The Cubs opened Game 1 at Comiskey Park, home of the cross-town rival White Sox, rather than their own Weeghman Park (later named Wrigley Field) due to it's larger seating capacity. Trading ballparks was not that unusual back in the day, as the Red Sox had chosen Braves Field over their own Fenway Park for their previous two Series appearances. Babe Ruth continued to build on his post-season legacy by extending his consecutive scoreless innings from thirteen to twenty-two against "Hippo" Vaughn in a 1-0 victory. Lefty Tyler managed to even it up the following day by throwing a six hit, 3-1 decision.

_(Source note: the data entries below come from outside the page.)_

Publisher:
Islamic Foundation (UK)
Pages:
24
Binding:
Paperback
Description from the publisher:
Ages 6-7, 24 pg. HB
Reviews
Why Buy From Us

Vaughn returned for revenge in Game 3 backed by his teams newfound momentum, but fell short after losing a 3-1 heartbreaker to Carl Mays.

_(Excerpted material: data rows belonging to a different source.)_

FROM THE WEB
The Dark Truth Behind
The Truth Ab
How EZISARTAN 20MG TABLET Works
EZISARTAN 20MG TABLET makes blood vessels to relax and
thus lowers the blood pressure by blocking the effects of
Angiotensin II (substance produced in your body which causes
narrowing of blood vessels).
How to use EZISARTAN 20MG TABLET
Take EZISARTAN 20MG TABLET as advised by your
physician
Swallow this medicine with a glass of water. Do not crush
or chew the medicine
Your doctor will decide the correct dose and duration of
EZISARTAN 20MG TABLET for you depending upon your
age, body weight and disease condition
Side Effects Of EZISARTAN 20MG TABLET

A well-rested Ruth returned to the mound for Game 4 and increased his scoreless streak to a record twenty-nine consecutive innings with a 3-2 win that also featured a great performance at the plate. The Babe had delivered the winning hit as well with a huge two run triple in the fourth. Boston was now up three games to one. Vaughn finally had his revenge in Game 5 tossing a five hitter and blanking the Red Sox with a 3-0 triumph, but it would be all the Cubs could muster. Game 6, would be their last stand as Mays buried the hatchet in the form of a three hit 2-1 triumph that ended the Series and crowned his franchise as five-time World Champions. Boston's grand finale almost didn't take place as the game was delayed due to a heated players debate over gate receipts. Series shares would be reduced drastically because, for the first time, all first-division clubs shared in the revenue. Without a doubt, pitching was easily the most notable statistic of the 1918 Series. Boston's pitchers had combined for an impressive 1.70 ERA and Chicago's boasted an even better 1.04. Neither team scored more than three runs in a game and there wasn't a single homerun in all six. The victorious Sox batted a miserable.186 and the losing Cubs swung a lowly .210.